__Tujuan 1__:
Dalam teks tentang upacara pernikahan, apa nama upacara memberi uang ketika mempelai pria akan membuka kukudu mempelai wanita?

__Sumber__:
----------
Jika mempelai pria beserta rombongan berhasil melalui kedua pintu tadi, maka mereka akan tiba dimuka mempelai wanita yang didudukkan di pelaminan dengan bertiraikan kelambu. Kelambu baru akan dibuka setelah iringan mempelai pria menaburkan uang receh yang disebut "Guba Ma Ngoi".
Upacara memberi uang dilaksanakan kembali pada waktu mempelai pria akan membuka kukudu (penutup kepala) mempelai wanita, dan upacara ini disebut Ngongoma Bubi. Dilanjutkan pengusapan ubun-ubun mempelai wanita, dengan telapak tangan kanan mempelai pria lambang tanda penerimaan yang sah dari suami terhadap istrinya. Arti lain dari gerakan ini adalah saling membatalkan "wudhu" yang dilakukan kedua mempelai guna melakukan shalat, sebelum upacara pernikahan dilangsungkan. Kemudian disambungkan dengan mendudukan mempelai pria di sebelah kiri wanitanya, sehingga kedua sejoli duduk berdampingan. Sesudah itu keris yang terselip di pinggang pria diambil dan dihunus dari sarungnya. Sarung keris diletakkan di pangkuan mempelai wanita dengan tangan kirinya tetap menggenggamnya, sedang tangan kanan menggenggam hulu keris yang diletakkan di pangkuannya sendiri. Tindakan ini melambangkan penyerahan jiwa untuk sehidup semati dari kedua belah pihak.
----------
__Daftar Tersedia__:

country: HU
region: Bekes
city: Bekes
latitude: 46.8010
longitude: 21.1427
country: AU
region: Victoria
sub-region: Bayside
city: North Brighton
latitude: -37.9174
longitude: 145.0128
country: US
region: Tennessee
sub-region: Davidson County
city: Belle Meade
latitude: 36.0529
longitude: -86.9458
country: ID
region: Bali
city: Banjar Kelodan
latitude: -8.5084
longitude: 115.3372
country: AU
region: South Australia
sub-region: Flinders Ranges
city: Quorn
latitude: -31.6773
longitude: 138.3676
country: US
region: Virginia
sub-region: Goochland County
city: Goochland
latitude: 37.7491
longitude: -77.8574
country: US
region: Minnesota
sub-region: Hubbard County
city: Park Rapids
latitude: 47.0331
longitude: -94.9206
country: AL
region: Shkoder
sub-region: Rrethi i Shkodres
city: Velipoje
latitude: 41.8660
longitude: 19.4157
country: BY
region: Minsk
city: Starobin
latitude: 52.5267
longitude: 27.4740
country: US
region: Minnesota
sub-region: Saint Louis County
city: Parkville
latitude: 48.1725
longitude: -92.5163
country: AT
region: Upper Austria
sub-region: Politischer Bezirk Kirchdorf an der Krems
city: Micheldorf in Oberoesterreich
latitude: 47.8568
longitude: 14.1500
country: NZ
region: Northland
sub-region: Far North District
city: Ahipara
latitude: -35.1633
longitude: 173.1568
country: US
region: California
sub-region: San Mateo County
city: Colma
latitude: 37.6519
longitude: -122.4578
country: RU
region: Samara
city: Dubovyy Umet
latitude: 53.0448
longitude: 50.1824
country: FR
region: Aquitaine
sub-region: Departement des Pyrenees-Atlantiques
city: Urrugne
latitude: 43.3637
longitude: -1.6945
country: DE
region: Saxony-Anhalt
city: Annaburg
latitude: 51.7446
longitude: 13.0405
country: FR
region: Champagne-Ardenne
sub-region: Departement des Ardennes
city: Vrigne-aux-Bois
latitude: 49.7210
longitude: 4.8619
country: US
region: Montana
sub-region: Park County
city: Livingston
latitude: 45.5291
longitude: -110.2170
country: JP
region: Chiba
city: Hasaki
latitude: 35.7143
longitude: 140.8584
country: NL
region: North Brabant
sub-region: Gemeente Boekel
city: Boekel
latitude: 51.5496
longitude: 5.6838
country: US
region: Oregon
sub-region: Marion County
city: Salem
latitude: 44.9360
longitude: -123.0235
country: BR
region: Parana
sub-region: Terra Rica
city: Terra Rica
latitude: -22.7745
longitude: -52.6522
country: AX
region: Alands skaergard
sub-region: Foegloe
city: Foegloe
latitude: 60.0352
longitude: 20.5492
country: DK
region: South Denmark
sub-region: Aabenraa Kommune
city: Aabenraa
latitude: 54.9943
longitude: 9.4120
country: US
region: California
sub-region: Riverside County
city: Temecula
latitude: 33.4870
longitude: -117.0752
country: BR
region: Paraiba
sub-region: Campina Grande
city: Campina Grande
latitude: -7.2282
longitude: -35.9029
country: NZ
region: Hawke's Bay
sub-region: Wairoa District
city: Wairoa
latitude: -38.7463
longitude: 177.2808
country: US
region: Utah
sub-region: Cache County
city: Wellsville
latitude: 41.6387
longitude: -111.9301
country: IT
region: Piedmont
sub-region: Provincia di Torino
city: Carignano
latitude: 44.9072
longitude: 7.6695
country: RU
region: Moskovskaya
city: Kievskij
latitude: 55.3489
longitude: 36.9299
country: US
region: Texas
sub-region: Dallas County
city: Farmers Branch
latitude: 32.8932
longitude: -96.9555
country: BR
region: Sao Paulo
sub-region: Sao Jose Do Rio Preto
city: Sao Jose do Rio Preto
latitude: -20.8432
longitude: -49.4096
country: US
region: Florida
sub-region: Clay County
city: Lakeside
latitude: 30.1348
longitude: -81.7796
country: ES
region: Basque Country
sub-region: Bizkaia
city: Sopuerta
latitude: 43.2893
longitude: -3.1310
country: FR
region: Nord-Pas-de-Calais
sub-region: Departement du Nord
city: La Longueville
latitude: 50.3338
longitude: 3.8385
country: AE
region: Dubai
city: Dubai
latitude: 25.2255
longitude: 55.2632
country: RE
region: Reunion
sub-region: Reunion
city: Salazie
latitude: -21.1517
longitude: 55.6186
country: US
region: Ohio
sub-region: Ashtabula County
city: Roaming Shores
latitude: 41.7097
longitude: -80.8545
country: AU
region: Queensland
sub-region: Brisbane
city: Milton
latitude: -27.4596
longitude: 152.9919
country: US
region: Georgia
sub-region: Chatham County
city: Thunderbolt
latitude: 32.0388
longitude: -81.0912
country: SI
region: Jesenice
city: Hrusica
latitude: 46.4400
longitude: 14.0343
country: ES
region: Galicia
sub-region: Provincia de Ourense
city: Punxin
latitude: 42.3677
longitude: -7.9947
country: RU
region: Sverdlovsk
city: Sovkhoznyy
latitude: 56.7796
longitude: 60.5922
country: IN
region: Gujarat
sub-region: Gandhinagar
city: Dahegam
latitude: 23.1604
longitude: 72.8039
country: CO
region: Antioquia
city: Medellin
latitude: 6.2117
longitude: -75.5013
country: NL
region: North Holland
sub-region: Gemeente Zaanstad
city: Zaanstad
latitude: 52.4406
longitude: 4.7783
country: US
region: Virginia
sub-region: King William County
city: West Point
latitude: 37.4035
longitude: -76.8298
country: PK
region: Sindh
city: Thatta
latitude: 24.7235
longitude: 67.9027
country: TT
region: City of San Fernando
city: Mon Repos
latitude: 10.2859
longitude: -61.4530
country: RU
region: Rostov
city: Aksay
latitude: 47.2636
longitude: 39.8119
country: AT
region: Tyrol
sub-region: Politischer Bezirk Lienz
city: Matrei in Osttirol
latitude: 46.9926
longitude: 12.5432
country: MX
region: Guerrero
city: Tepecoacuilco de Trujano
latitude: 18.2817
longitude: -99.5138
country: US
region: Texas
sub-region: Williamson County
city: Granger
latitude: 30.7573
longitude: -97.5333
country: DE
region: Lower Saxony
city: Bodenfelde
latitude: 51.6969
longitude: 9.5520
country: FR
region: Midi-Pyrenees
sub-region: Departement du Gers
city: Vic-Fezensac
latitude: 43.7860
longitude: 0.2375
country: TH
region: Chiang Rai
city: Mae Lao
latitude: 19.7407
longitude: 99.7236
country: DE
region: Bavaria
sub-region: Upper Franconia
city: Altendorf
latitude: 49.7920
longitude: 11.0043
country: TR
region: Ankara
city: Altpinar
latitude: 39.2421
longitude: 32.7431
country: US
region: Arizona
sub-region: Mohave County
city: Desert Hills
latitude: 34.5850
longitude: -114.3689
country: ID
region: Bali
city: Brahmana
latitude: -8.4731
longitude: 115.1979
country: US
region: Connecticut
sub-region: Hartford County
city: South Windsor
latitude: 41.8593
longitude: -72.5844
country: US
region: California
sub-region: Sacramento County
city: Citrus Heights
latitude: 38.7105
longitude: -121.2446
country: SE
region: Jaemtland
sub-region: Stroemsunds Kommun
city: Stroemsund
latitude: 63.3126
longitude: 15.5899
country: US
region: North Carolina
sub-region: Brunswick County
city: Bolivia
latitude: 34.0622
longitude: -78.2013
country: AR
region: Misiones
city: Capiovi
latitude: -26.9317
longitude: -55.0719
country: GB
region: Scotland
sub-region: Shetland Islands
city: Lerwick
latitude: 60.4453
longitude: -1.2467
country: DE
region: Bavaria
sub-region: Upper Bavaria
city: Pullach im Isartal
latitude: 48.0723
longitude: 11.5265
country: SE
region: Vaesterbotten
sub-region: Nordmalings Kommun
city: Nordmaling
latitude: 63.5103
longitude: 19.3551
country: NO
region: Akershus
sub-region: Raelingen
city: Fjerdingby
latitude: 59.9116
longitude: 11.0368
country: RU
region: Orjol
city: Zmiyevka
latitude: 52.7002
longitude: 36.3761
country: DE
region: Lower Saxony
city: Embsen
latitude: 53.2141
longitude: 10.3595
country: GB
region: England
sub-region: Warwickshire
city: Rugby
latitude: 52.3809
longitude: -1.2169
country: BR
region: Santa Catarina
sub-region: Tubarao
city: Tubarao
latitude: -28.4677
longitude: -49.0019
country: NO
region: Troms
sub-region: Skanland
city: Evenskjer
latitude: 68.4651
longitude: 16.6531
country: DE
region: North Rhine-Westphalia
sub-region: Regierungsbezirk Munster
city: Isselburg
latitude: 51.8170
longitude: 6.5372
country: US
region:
----------
__Tujuan 2__:
Susunlah baris-baris dari daftar sebagai butir bernomor tanpa baris kosong, mulai dari baris yang memuat "latitude: 39.2421" dan berakhir pada baris yang memuat "city: Zmiyevka".

__Jawaban Lengkap 1__:
Upacara itu disebut Ngongoma Bubi.

__Jawaban Lengkap 2__:
1. latitude: 39.2421
2. longitude: 32.7431
3. country: US
4. region: Arizona
5. sub-region: Mohave County
6. city: Desert Hills
7. latitude: 34.5850
8. longitude: -114.3689
9. country: ID
10. region: Bali
11. city: Brahmana
12. latitude: -8.4731
13. longitude: 115.1979
14. country: US
15. region: Connecticut
16. sub-region: Hartford County
17. city: South Windsor
18. latitude: 41.8593
19. longitude: -72.5844
20. country: US
21. region: California
22. sub-region: Sacramento County
23. city: Citrus Heights
24. latitude: 38.7105
25. longitude: -121.2446
26. country: SE
27. region: Jaemtland
28. sub-region: Stroemsunds Kommun
29. city: Stroemsund
30. latitude: 63.3126
31. longitude: 15.5899
32. country: US
33. region: North Carolina
34. sub-region: Brunswick County
35. city: Bolivia
36. latitude: 34.0622
37. longitude: -78.2013
38. country: AR
39. region: Misiones
40. city: Capiovi
41. latitude: -26.9317
42. longitude: -55.0719
43. country: GB
44. region: Scotland
45. sub-region: Shetland Islands
46. city: Lerwick
47. latitude: 60.4453
48. longitude: -1.2467
49. country: DE
50. region: Bavaria
51. sub-region: Upper Bavaria
52. city: Pullach im Isartal
53. latitude: 48.0723
54. longitude: 11.5265
55. country: SE
56. region: Vaesterbotten
57. sub-region: Nordmalings Kommun
58. city: Nordmaling
59. latitude: 63.5103
60. longitude: 19.3551
61. country: NO
62. region: Akershus
63. sub-region: Raelingen
64. city: Fjerdingby
65. latitude: 59.9116
66. longitude: 11.0368
67. country: RU
68. region: Orjol
69. city: Zmiyevka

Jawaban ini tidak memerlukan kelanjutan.